We had reasons for homeschooling from the beginning, reasons that had nothing to do with disabilities, especially since we had no reason to expect any disabled children. (Remember how the doctors told us Brian’s blindness was not genetic?) We had reasons like my experience being the smart one, the geek, the outcast, the loner, the one who was picked on. We had reasons like Brian’s experiences with exclusion and bullying and how he resolved them (with violence, not recommended).
What I hear from other parents of autistic and blind children and their dealings with the government school system just makes me more determined to keep my children home, no matter the cost.
I have had a touch of dealing with the government schools and the IEP process myself. When we first started suspecting that Caitlin was on the spectrum, we approached the local school district for an evaluation, wondering if some kind of therapy would be beneficial to her and help her bridge that social-interaction gap. We were told that she was on grade level for all her academic accomplishments, and therefore she didn’t, and never would, qualify for any services no matter what her disabilities were. Later, when she was in third grade, we put the triplets and Liam into school for about six months to see if it made my life any easier. At that point Caitlin had her official Asperger’s diagnosis, and again I approached the school requesting services to help her with her social and interpersonal skills, to help her integrate and belong. I was told she didn’t need any help, but that they would keep an eye on her and let me know if she did.
As much as ten years later, I am still finding out from Caitlin about the things that happened to her that I was never told about, despite my explicit requests for an IEP and services. The times she was actually pulled out by the special ed teacher along with the deaf and developmentally-delayed children. The times she was excluded from recess, the bullying she put up with. None of this was ever communicated to me by the school or her teachers, who apparently thought it was okay to change their stance and suddenly provide some kind of services without consulting me first. I may never know what all happened to her, what all they did to or for her, because she really was unable to tell me about it at the time.
The next time I dealt with IEPs and government school services was when I found out I had blind children, especially with Kender. I found out that all the teachers for the visually impaired (TVIs) and orientation and mobility (O&M) teachers had non-compete clauses in their contracts forbidding them to do private work. Beyond that, they were so overloaded and overworked that most of them couldn’t have taken on private students even if they had wanted to, and the schools were laying off and buying out more teachers every year. When we sat down to do IEPs for Jarod and Kender every six months, the process was excruciating, requiring all sorts of detailed evaluations. Kender had to be marked off on developmental skills checklists that were completely inappropriate for a blind child (recognizes faces? knows his colors? follows along with picture books?). As Kender got older and it became obvious (should have been from the beginning) that we were going to insist on homeschooling him even though he was blind, the teachers stopped really trying to provide services and instead spent all their time trying to tell me all the reasons he should be in school.
I hear so many awful stories. IEPs that are routinely broken by the schools. Teachers who belittle and abuse their students. Children with autism and sensory processing disorders who are restrained with force. Visually impaired children who are denied access to Braille instruction because the TVI doesn’t even know it anymore. Visually impaired children who are denied access to O&M instruction and how to use a white cane because the school doesn’t want to deal with it. Autistic children who are passed from grade to grade with no real instruction, then given a “certificate of completion” instead of a high school diploma before being abandoned to spotty adult mental health services.

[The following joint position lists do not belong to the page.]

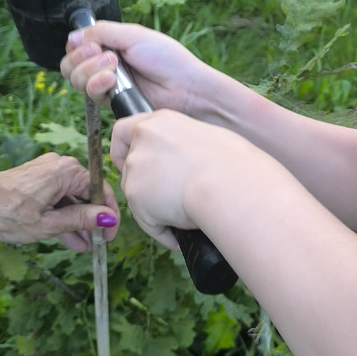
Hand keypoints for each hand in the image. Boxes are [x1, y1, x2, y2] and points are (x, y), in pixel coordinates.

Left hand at [0, 154, 119, 249]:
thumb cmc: (4, 213)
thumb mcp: (47, 224)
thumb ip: (80, 220)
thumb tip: (108, 219)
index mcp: (67, 171)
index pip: (100, 191)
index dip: (108, 215)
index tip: (109, 236)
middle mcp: (61, 166)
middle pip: (87, 194)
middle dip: (91, 220)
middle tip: (97, 243)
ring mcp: (48, 171)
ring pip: (72, 198)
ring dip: (77, 221)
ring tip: (84, 246)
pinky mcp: (38, 179)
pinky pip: (59, 197)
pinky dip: (62, 215)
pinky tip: (70, 238)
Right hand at [61, 21, 211, 115]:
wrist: (185, 88)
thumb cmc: (167, 59)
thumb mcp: (133, 35)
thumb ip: (102, 33)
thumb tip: (72, 37)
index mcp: (111, 45)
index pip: (76, 46)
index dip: (78, 46)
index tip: (94, 44)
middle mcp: (105, 65)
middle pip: (70, 65)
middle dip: (83, 59)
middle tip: (108, 56)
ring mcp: (107, 85)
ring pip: (76, 80)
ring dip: (90, 71)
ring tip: (114, 68)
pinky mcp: (111, 102)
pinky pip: (90, 95)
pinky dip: (96, 85)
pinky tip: (111, 81)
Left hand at [109, 109, 244, 250]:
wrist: (228, 181)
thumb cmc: (232, 163)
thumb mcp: (207, 141)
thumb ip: (185, 149)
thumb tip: (188, 168)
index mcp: (160, 122)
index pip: (123, 130)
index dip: (124, 149)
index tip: (133, 161)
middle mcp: (142, 140)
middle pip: (129, 167)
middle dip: (145, 185)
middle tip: (171, 198)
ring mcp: (135, 168)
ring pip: (137, 196)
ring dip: (156, 209)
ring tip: (186, 217)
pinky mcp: (135, 196)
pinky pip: (149, 222)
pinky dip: (163, 230)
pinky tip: (182, 233)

What makes me so sad and furious is all the parents who believe that their only option is to work within this system that seems so determined to thwart them and abandon their children. Parents who have been convinced that only the government and its specially-trained certified instructors are capable of teaching their special-needs children, even though the evidence shows they are often neither fully trained nor willing. So many parents believe that teaching their normal, healthy, on-target children is a job that can only be accomplished by professionals. It’s even worse among special-needs parents. So they believe they have no choice but to stick with this system that is broken, and because they are a captive audience, the system has no incentive to improve services. It’s a vicious cycle, resulting in a downward spiral of worse services and worse education, turning out more and more children who are incapable of functioning as independent adults, and neither side is willing to break out.
My only thought when I hear parents telling these IEP horrors stories is Why? Why do you stay with this system? Why don’t you just pull out? Why would you sacrifice your children to this game the government schools want you to play? I don’t understand staying in. I’m out, and I will stay out. I won’t play that game.